*** Begin section ***

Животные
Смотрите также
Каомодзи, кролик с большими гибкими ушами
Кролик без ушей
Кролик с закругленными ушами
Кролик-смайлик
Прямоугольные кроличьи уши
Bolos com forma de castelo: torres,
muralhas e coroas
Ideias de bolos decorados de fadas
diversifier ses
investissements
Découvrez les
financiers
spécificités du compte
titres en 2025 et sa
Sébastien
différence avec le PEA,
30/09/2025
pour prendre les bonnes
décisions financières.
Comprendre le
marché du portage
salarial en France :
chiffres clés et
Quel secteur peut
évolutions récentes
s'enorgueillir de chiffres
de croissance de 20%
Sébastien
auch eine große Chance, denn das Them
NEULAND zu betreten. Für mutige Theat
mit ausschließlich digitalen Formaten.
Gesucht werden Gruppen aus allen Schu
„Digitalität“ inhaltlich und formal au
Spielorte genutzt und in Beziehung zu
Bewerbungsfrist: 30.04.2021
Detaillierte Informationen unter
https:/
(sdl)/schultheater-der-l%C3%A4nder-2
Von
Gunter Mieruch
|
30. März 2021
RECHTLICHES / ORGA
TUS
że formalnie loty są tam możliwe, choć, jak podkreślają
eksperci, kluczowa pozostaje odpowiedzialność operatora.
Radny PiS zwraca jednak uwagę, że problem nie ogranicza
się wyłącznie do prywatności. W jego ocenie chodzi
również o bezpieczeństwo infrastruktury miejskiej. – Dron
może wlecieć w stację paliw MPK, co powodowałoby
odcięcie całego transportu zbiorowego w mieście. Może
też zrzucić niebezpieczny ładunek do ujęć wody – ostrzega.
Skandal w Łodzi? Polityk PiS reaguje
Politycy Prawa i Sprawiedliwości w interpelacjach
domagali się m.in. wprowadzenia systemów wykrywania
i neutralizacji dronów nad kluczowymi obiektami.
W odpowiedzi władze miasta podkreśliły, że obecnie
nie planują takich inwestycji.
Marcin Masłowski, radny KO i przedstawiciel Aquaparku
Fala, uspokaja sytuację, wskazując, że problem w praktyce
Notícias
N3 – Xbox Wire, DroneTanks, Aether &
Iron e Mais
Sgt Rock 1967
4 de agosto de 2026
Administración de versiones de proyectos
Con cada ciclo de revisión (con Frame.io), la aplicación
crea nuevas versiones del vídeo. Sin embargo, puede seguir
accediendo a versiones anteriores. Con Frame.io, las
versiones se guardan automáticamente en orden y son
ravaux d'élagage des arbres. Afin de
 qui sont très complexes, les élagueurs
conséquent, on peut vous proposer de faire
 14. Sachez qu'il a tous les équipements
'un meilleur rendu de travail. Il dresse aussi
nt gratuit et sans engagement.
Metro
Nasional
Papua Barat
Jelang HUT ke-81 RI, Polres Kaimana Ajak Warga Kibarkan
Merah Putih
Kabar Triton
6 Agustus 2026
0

*** End section ***

__What is needed__:
Beginning with the line holding "domagali się m.in." and ending with the line holding "Marcin Masłowski, radny", write out the stretch of material above exactly; add no further lines.

__Task result__:
domagali się m.in. wprowadzenia systemów wykrywania
i neutralizacji dronów nad kluczowymi obiektami.
W odpowiedzi władze miasta podkreśliły, że obecnie
nie planują takich inwestycji.
Marcin Masłowski, radny KO i przedstawiciel Aquaparku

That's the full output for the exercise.